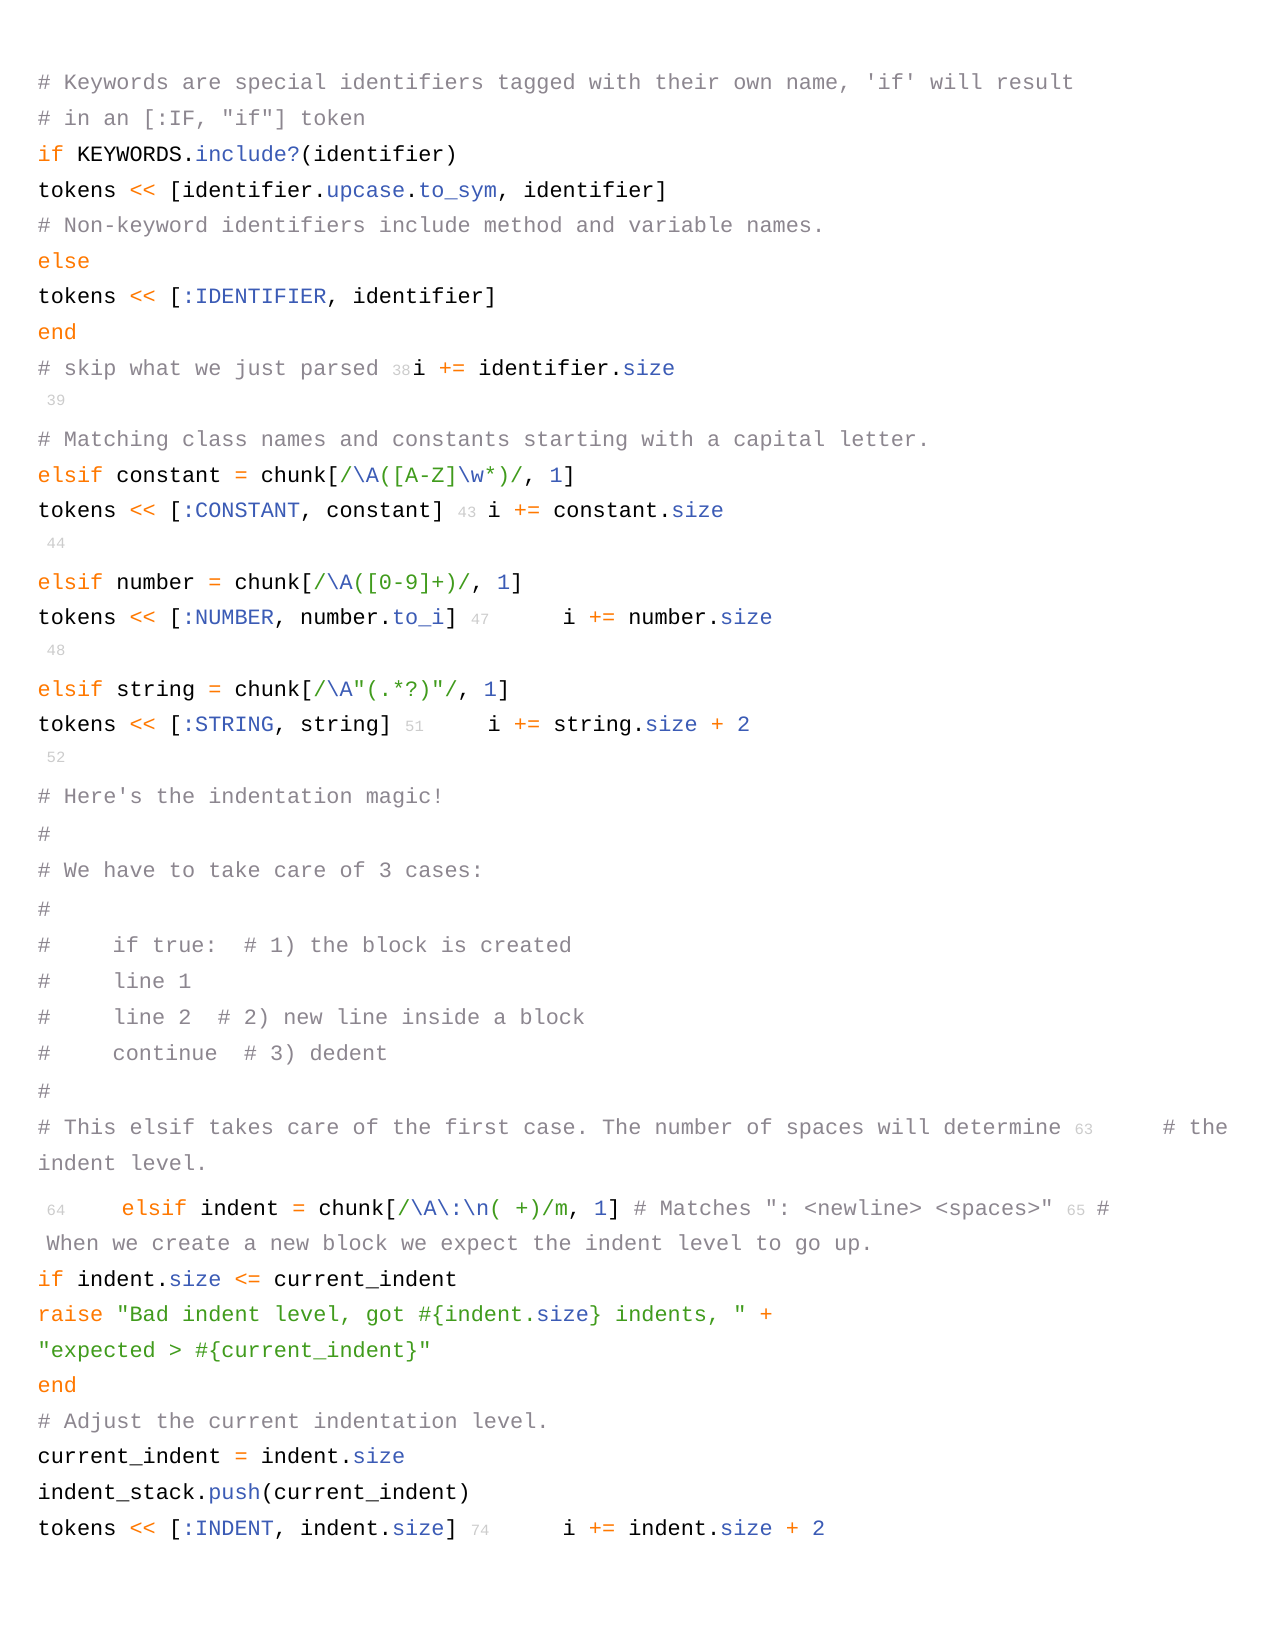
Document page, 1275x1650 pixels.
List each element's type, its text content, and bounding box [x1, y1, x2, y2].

list # Non-keyword identifiers include method and variable names. [0, 214, 1236, 239]
list tokens << [identifier.upcase.to_sym, identifier] [0, 179, 1236, 203]
list elsif number = chunk[/\A([0-9]+)/, 1] [0, 571, 932, 596]
list tokens << [:NUMBER, number.to_i] 47 i += number.size [0, 606, 932, 631]
list elsif string = chunk[/\A"(.*?)"/, 1] [0, 678, 899, 703]
list # Here's the indentation magic! [0, 785, 1236, 810]
list # line 2 # 2) new line inside a block [0, 1006, 1236, 1031]
list # [0, 1081, 1236, 1105]
list # [0, 898, 1236, 923]
list end [0, 1374, 1234, 1399]
list # if true: # 1) the block is created [0, 934, 1236, 959]
list current_indent = indent.size [0, 1446, 1234, 1470]
text 44 [46, 535, 1275, 553]
list else [0, 250, 1236, 275]
list "expected > #{current_indent}" [0, 1339, 1234, 1364]
list # We have to take care of 3 cases: [0, 860, 1236, 884]
list end [0, 321, 1236, 346]
list if indent.size <= current_indent [0, 1268, 1234, 1293]
list tokens << [:CONSTANT, constant] 43 i += constant.size [0, 499, 1232, 524]
list indent_stack.push(current_indent) [0, 1481, 1234, 1506]
list # [0, 824, 1236, 848]
list # continue # 3) dedent [0, 1042, 1236, 1067]
list elsif constant = chunk[/\A([A-Z]\w*)/, 1] [0, 464, 1232, 489]
list # This elsif takes care of the first case. The number of spaces will determine 63 # the indent level. [0, 1116, 1236, 1177]
list raise "Bad indent level, got #{indent.size} indents, " + [0, 1303, 1234, 1328]
text 48 [46, 642, 1275, 660]
list tokens << [:IDENTIFIER, identifier] [0, 286, 1236, 310]
list # Matching class names and constants starting with a capital letter. [0, 428, 1232, 453]
list # in an [:IF, "if"] token [0, 107, 1236, 132]
text 52 [46, 749, 1275, 767]
text 64 elsif indent = chunk[/\A\:\n( +)/m, 1] # Matches ": <newline> <spaces>" 65 # When we create a new block we expect the indent level to go up. [46, 1197, 1118, 1257]
list # Keywords are special identifiers tagged with their own name, 'if' will result [0, 72, 1236, 96]
list # skip what we just parsed 38 i += identifier.size [0, 357, 1236, 381]
text 39 [46, 393, 1275, 410]
list # Adjust the current indentation level. [0, 1410, 1234, 1434]
list # line 1 [0, 970, 1236, 995]
list if KEYWORDS.include?(identifier) [0, 143, 1236, 168]
list tokens << [:STRING, string] 51 i += string.size + 2 [0, 713, 899, 738]
list tokens << [:INDENT, indent.size] 74 i += indent.size + 2 [0, 1517, 1234, 1541]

^^^^^^^^^^^^^^^^

* Given request *
Copy the lines above, starting at the beginning and stopping after the line containing "List each element's". Leave out the pictures.

* Response to this task *
Document page, 1275x1650 pixels.
List each element's type, its text content, and bounding box [x1, y1, x2, y2].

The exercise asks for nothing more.